The functional language Haskell works around the side-effects issue by allowing some functions to access external devices in a controlled way through ‘monads’. These ‘impure’ functions can call ‘pure’ functions, but can never be called by them. This clearly separates out the pure parts of the program (without side-effects) from the impure ones (with side-effects). This means that it is possible to get many of the advantages of FP and still perform useful tasks.
FP is much closer to mathematics than imperative programming. This means that some types of problems (particularly algorithmic ones) can be expressed much more elegantly and easily as functional programs. The fact that a function has no side effects also means that it’s structure is much easier to analyse automatically. Consequently there is greater potential for a computer to optimise a functional program than an imperative program. For example in FP:
y = f(x) + f(x);
Can always be rewritten as:
z = f(x);
y = 2 * z;
Saving a function call. This is more difficult to do in an imperative language, because you need to show that second call to f(x) won’t return a different value to the first.
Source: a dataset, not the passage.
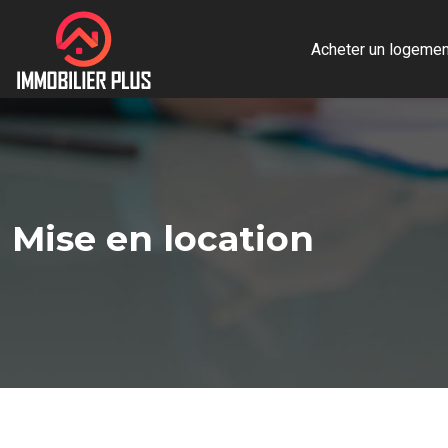
Acheter un logemen
Mise en location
Functional programs are also inherently much easier to parallelise, due to the lack of side-effects. We can let the FP interpreter/compiler take care of parallelism. No need to worry about threads, locks, critical sections, mutexes and deadlocks. This could be very useful as processors get ever more cores. However imperative languages, with their flow of control and mutable variables, map more easily than functional languages onto the machine instruction of current (von Neumann architecture) computer. Consequently writing efficient FP interpreters and compilers is hard and still a work in progress.
Elements of FP are steadily making their way into mainstream commercial software:
- Erlang is being used in commercial systems, including telecoms switching systems.
- Microsoft Research has implemented F#, a .Net language that includes FP elements based on ML.
- Work is underway to add elements of FP to version 2.0 of the D programming language.
- Google’s MapReduce is based on ideas from FP.
- The Mathematica programming language has support for FP.
- The K programming language is used in financial applications.
- The Perl 6 compiler is being written in Haskell. <insert your own sarcastic comment here>.
I recently attended ACCU 2008 which had a whole stream of talks on FP. All the FP talks I attended were packed out. That is quite something given that the audience is primarily hardcore C++ programmers. There seemed to be quite a consensus in these talks that:
- FP is starting to move out of academia and into commercial use.
- FP is more suitable than imperative style programming for some classes of problem.
- FP is not going to replace imperative programming. The bulk of commercial development will still be done in an imperative style, but with FP mixed in where appropriate.
- Hybrid languages that mix OO and FP will become more common.
I don’t see Haskell replacing C++ any time soon. But I can definitely see the benefits of using FP to tackle some types of problems.
This article is based loosely on notes I made at ACCU 2008 from attending the following talks:
- “Caging the Effects Monster: the next decade’s big challenge”, Simon Peyton-Jones
- “Functional Programming Matters”, Russel Winder
- “Grafting Functional Support on Top of an Imperative Language”, Andrei Alexandrescu
Any mistakes are almost certainly mine.